September 9, 2009

 

CBOT Corn Review on Tuesday: Ends higher on outside market strength

 

 

Chicago Board of Trade corn futures ended higher Tuesday as the market joined in a widespread rally fueled by a weaker dollar, analysts said.

 

September corn ended up 2 1/4 cents to US$3.02 3/4 per bushel, December corn ended up 1 1/4 cents to US$3.07 1/2 and March corn ended up 1 1/4 cents to US$3.21.

 

The sharp drop in the dollar and climb in crude oil has conjured up memories of last year's rally across the commodities sector, said Don Roose, president of U.S. Commodities in Des Moines.

 

"I think it's fear that we could ignite a little bit on the demand side as we move lower," Roose said of the day's strength.

 

Traders noted the December contract held at its contract low overnight at US$3.02 as the outside support and modest short-covering helped it rebound. Strength in soy was also supportive. Funds bought an estimated 3,000 contracts Tuesday.

 

But the market has little of its own supportive fundamental news, traders said. There is no sign of frost in the 15-day forecast, analysts said, although cooler weather during that period could keep crop development slow. Roose noted that mid-day weather models were colder.

 

The market has been pressured in recent sessions by the idea that "big crops get bigger," and the lack of a frost threat has many in the trade eyeing a record yield and a final crop exceeding 13 billion bushels.

 

Analysts, on average, expect the U.S. Department of Agriculture to project the corn crop at 12.932 billion bushels, with a yield of 161.5 bushels per acre, in Friday's crop production report, according to a Dow Jones Newswires survey of 22 analysts.


 

Traders said the market could be underpinned by modest short-covering heading into Friday's report. The USDA will release the crop production report as well as new supply and demand tables Friday at 8:30 a.m. EDT.

 

Despite Tuesday's gains, "corn-market bulls have to be disappointed that bullish 'outside markets' that include sharply higher crude-oil prices, a sharply lower U.S. dollar and higher stock index futures prices haven't been able to better support corn futures," technical analyst Jim Wyckoff said.

 

In other news, European Union ministers will soon vote on allowing the import of a new genetically modified corn variety after several U.S. soy cargoes with traces of the grain were blocked in the summer, an E.U. official said Tuesday.

———

= Task instructions =
1. Rewrite the paragraph of the corn futures report that begins "Traders noted the December contract" as a short bulleted list that keeps its main facts.
2. Write out the part of the corn futures report that opens with "Chicago Board of" and closes with "the day's strength.".
The material that comes next has no connection to the corn futures report.

= Input data =
———

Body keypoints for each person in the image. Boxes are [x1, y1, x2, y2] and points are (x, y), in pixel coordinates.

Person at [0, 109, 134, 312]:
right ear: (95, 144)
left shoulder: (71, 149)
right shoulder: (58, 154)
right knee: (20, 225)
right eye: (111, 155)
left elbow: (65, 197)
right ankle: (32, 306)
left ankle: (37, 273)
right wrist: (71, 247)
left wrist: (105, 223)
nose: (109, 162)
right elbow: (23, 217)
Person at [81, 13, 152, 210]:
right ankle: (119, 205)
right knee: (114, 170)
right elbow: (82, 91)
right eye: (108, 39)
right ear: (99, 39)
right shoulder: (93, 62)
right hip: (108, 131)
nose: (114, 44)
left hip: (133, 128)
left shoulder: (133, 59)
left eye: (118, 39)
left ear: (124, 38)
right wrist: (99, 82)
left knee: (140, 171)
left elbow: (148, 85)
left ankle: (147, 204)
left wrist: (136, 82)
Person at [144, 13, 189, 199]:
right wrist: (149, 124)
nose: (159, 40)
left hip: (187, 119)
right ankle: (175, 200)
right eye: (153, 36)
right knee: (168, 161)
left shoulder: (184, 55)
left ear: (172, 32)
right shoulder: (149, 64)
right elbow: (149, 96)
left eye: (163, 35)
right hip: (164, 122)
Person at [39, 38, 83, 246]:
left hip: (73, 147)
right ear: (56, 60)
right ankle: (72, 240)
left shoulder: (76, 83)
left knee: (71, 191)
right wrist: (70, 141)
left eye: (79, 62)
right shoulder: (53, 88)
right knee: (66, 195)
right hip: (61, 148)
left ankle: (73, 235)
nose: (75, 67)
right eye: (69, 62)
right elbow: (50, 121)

———

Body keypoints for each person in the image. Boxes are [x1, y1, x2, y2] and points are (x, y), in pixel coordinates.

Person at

———

= Results by task =
1.
- Overnight, the December contract held at its contract low of US$3.02.
- Outside support and modest short-covering helped it rebound.
- Strength in soy also gave support.
- Funds bought an estimated 3,000 contracts on Tuesday.

2.
Chicago Board of Trade corn futures ended higher Tuesday as the market joined in a widespread rally fueled by a weaker dollar, analysts said.

 

September corn ended up 2 1/4 cents to US$3.02 3/4 per bushel, December corn ended up 1 1/4 cents to US$3.07 1/2 and March corn ended up 1 1/4 cents to US$3.21.

 

The sharp drop in the dollar and climb in crude oil has conjured up memories of last year's rally across the commodities sector, said Don Roose, president of U.S. Commodities in Des Moines.

 

"I think it's fear that we could ignite a little bit on the demand side as we move lower," Roose said of the day's strength.